People go to some lengths to conceal evidence of advancing years, some of them starting from an early age. Lying about age is, I suppose, fairly common but I detect a gender (if I may use that word) difference: women will tend to claim to be younger that they truly are, whereas men don’t do that – they wait for years and then start claiming that they are older than they truly are. I cannot explain this.
Obvious signs of ageing are greying hair and the deployment of chemical dyes is popular, though usually unconvincing and when abandoned in the face of reality leaves the erstwhile deceiver looking like a badger for many weeks. This is not attractive. Baldness is another sign, afflicting men in the main if I may be sexist for a moment, for which the only remedy is a wig, and wigs don’t really work on men. For one thing, wigs don’t turn grey but the fragments of remaining hair do, and it’s a dead giveaway.
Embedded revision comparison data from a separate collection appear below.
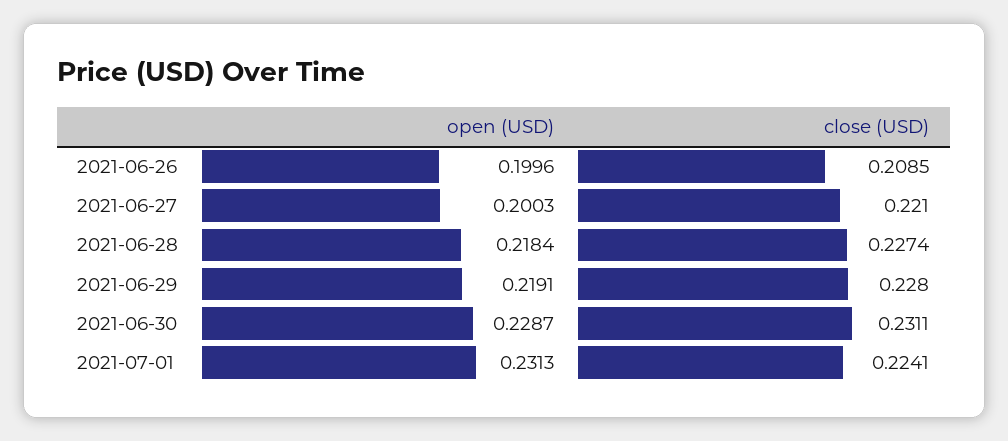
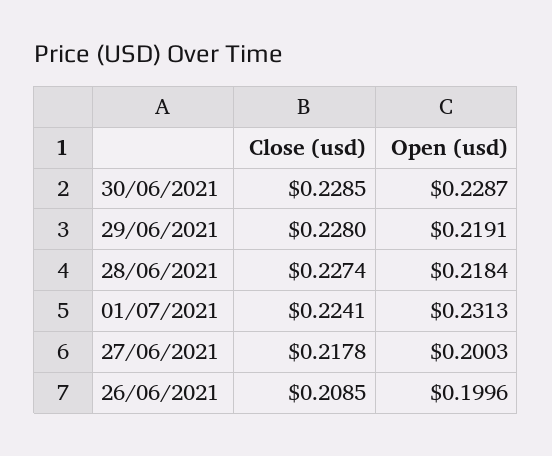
close (USD), 2021-06-27: 0.221 -> 0.2178
close (USD), 2021-06-30: 0.2311 -> 0.2285

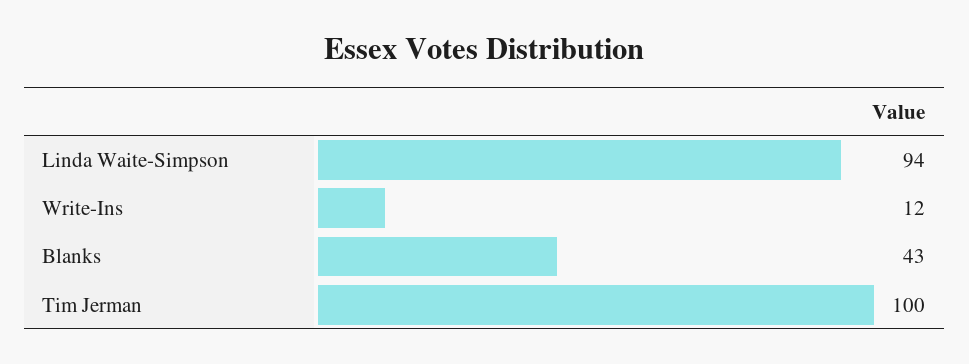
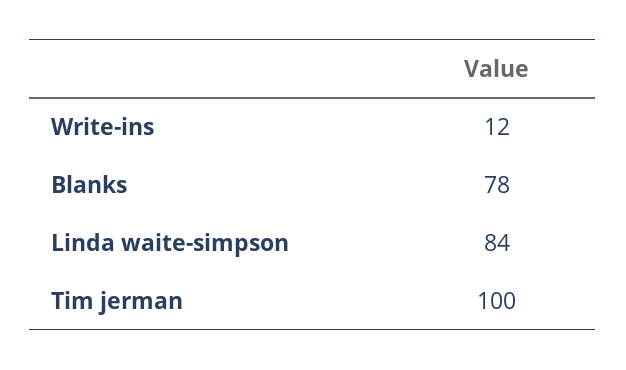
Linda Waite-Simpson: 94 -> 84
Blanks: 43 -> 78

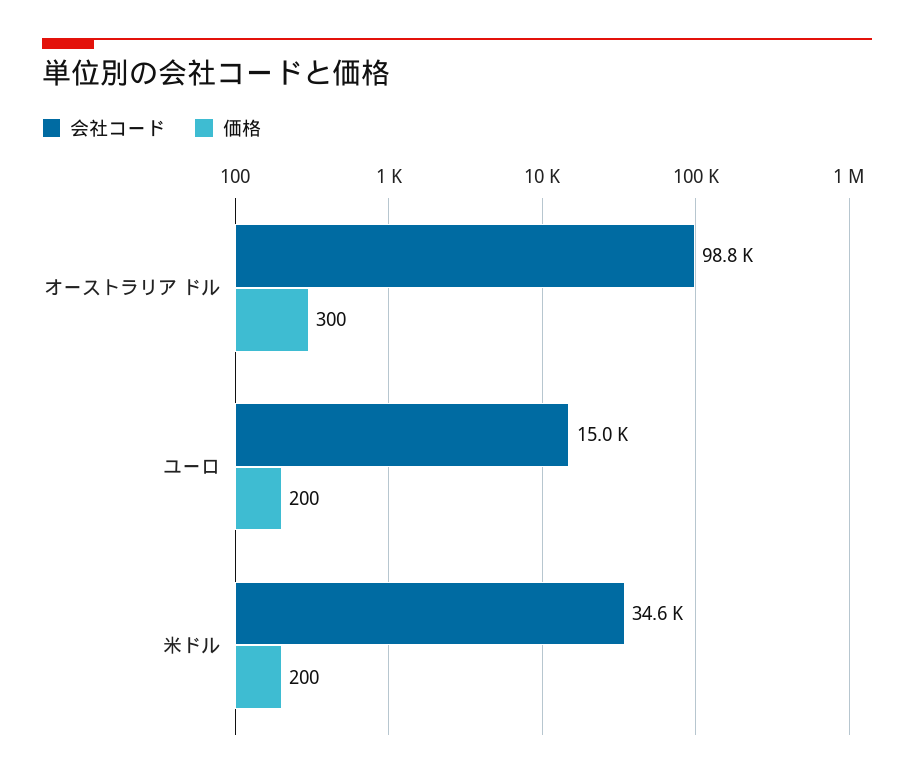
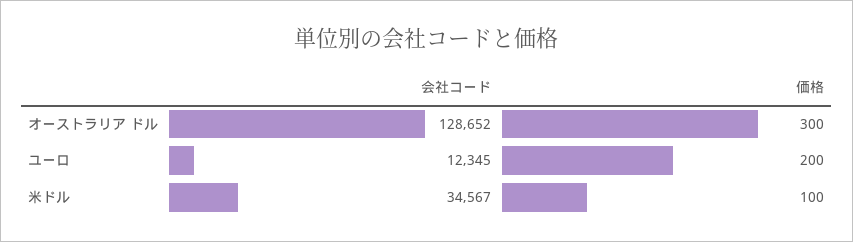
会社コード, オーストラリア ドル: 98800 -> 128652
会社コード, ユーロ: 15000 -> 12345
価格, 米ドル: 200 -> 100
I have been lucky in that my hair started receding when I was still in my teens but greying came rather late, by which time I had so little hair that it was barely noticeable. I never considered a wig, though I did threaten to buy a cheap one when Mrs Croft became agitated about a few grey hairs and threatened herself with chemical dyes. Grey hair can be very attractive, but don’t tell Mrs Croft that I said so – she will think that I am preparing to ask her for a small loan.
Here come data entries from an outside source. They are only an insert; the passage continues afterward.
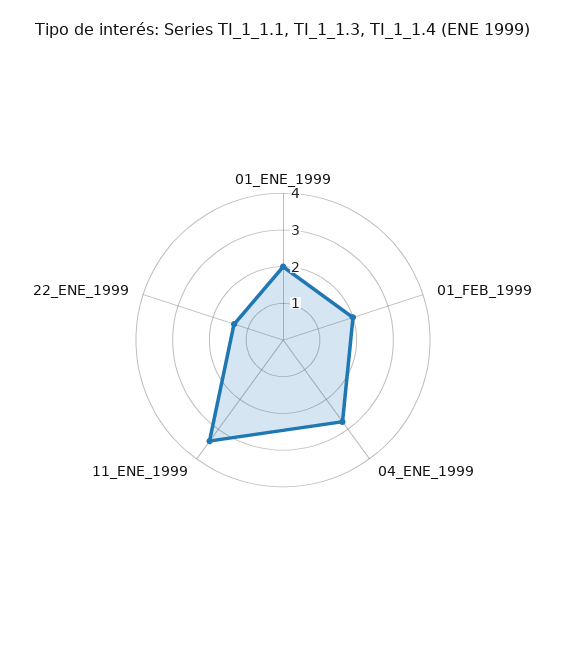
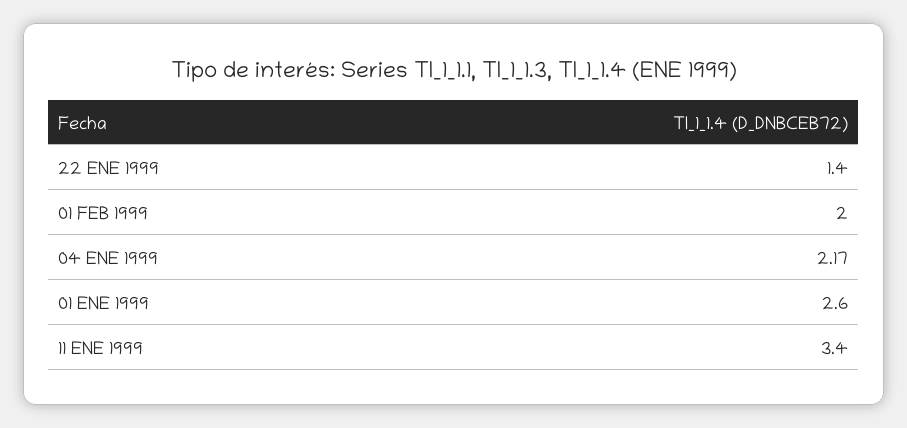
01_ENE_1999: 2 -> 2.6
04_ENE_1999: 2.75 -> 2.17

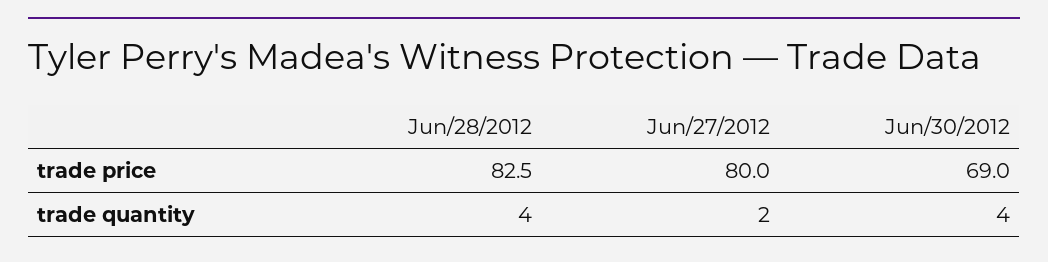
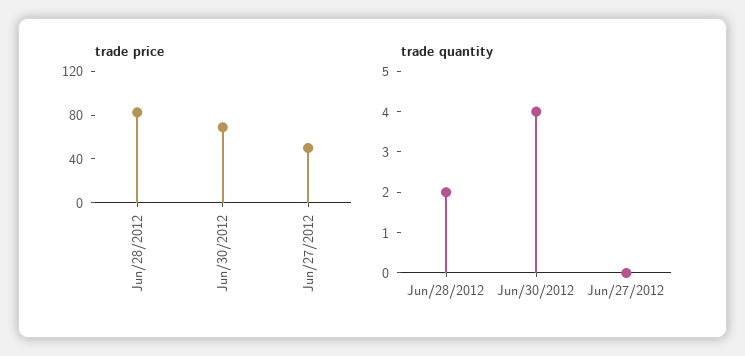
trade price, Jun/27/2012: 80 -> 50
trade quantity, Jun/28/2012: 4 -> 2
trade quantity, Jun/27/2012: 2 -> 0

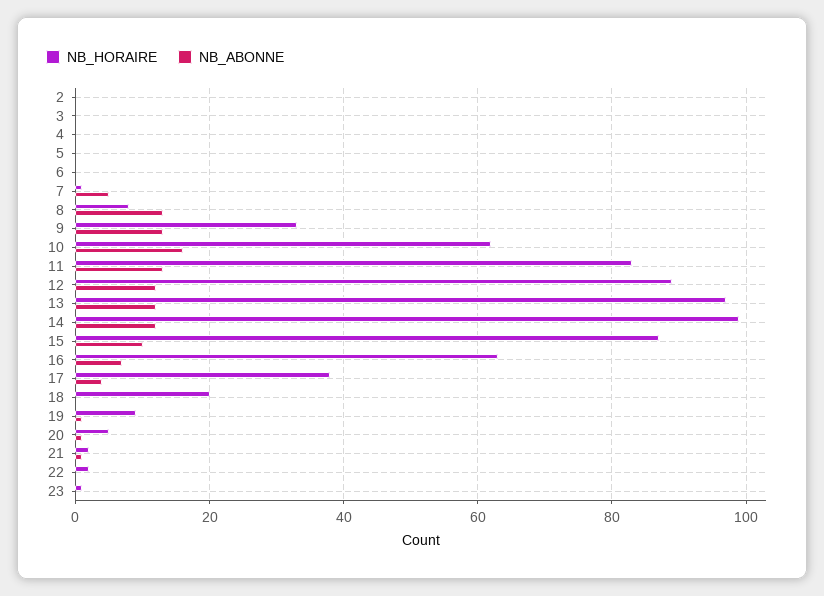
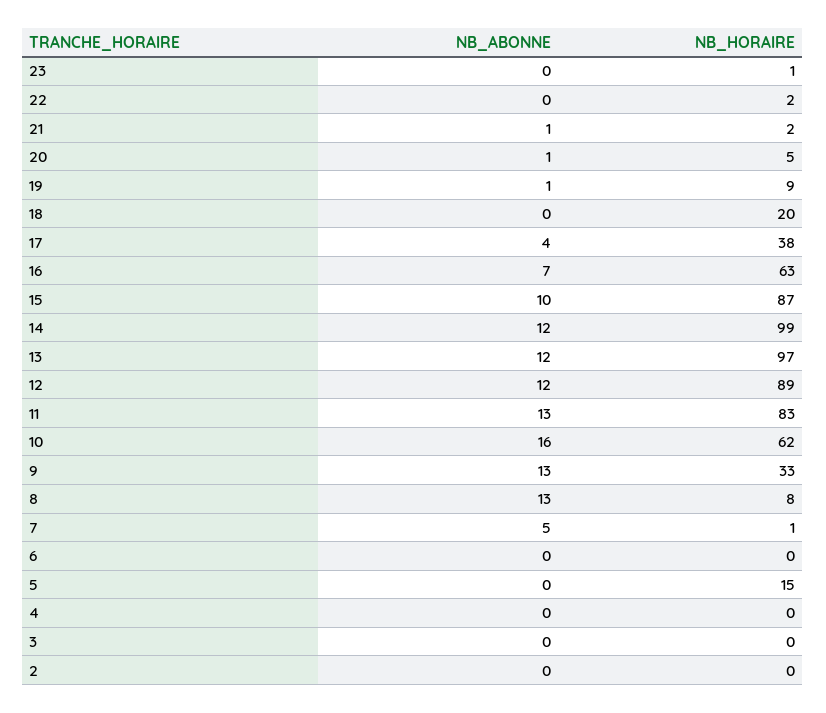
NB_HORAIRE, 5: 0 -> 15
I have never been much troubled by the milestone decades, although 70 did make me a bit thoughtful – next one is 80, after all – but I have known a number of friends who became either hysterical or depressed when 30 arrived, which I never understood. In any case, seventy is a bit late to start covering up grey hairs and buying unconvincing wigs and there is damn-all you can do about liver spots on the backs of the hands. You could wear gloves all the time, I suppose, but then people might take you for a cat burglar and alert the police.
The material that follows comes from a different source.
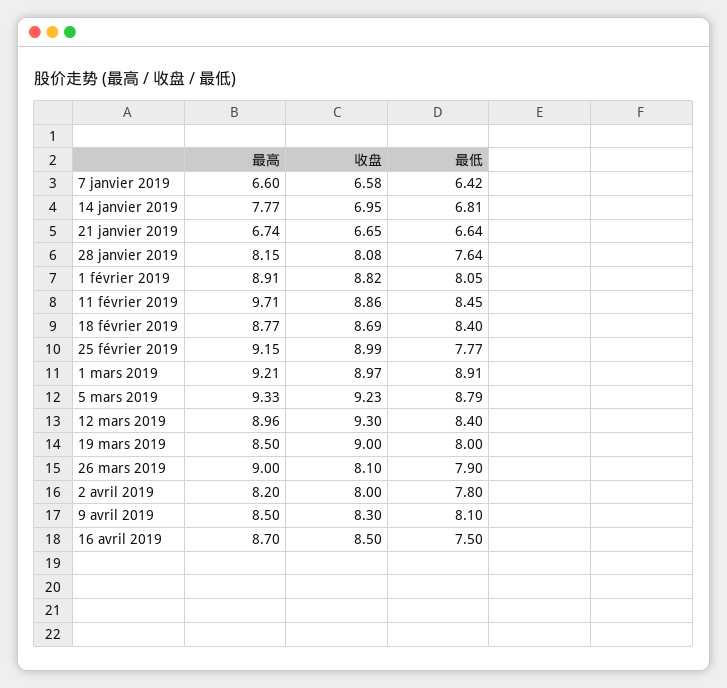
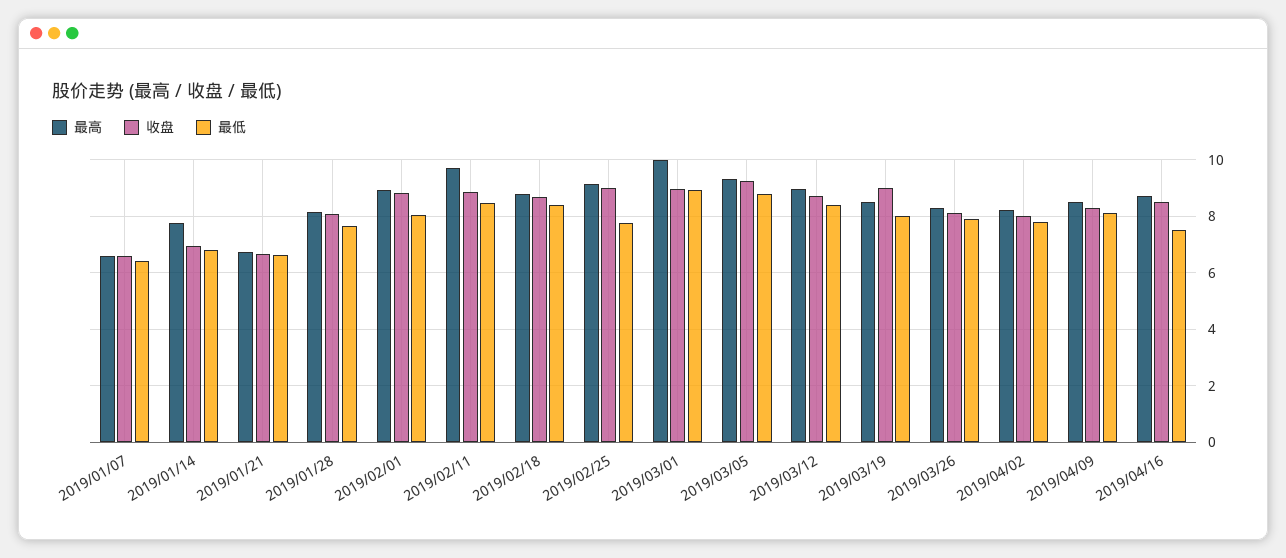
最高, 1 mars 2019: 9.21 -> 10
收盘, 12 mars 2019: 9.3 -> 8.75
最高, 26 mars 2019: 9 -> 8.25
What I do not understand is those who dread or resent the arrival of grandchildren, a sign that cannot be concealed or surgically altered – the rib-eye of life. A common strategy is to forbid the traditional forms of address, grandma and granddad. My grandchildren address me as granddad (one of them sometimes calls me “stinky” but I think that there is something wrong with him) and Mrs Croft goes by granny which suits her grey hair very nicely. These are delightful honorifics and they should make us proud and happy. When our children are very young we are too busy making a living and climbing our chosen greasy poles to notice much, or to remember anyway. As limbs get heavy, joints creaky and bladders dodgy the introduction of young life is very welcome and should be embraced.
Most of us will have had experience of our children becoming, if not ashamed then embarrassed by us – instructing us to walk a few steps behind and become deniable, that kind of thing. Grandchildren don’t do this – they want their friends to know us. When I retired and came back to Yorkshire 11 years ago I had no grandchildren, now I have four – about the consequences of this more another week.
I recently went to collect my youngest, Oscar who is three, from nursery. I arrived at tea time and found him with nine others at a low table perched on tiny stools. I was invited, instructed might be a better word, to join them and Oscar found me a stool.
He introduced me and there was a ripple of applause and beaming smiles. After about 10 minutes he announced in a loud voice, “Everyone loves my granddad!” an assertion that was greeted by cheers and offers of half-eaten corned beef sandwiches. It was charming.
Half an hour later, when we left and tea was still going on, we said our goodbyes to my new friends who sent us on our way in an extraordinary manner; with gales of laughter and more cheers they waved their napkins like MPs waving their order papers in the chamber of the Commons, also known as Halitosis Hall by the uncharitable.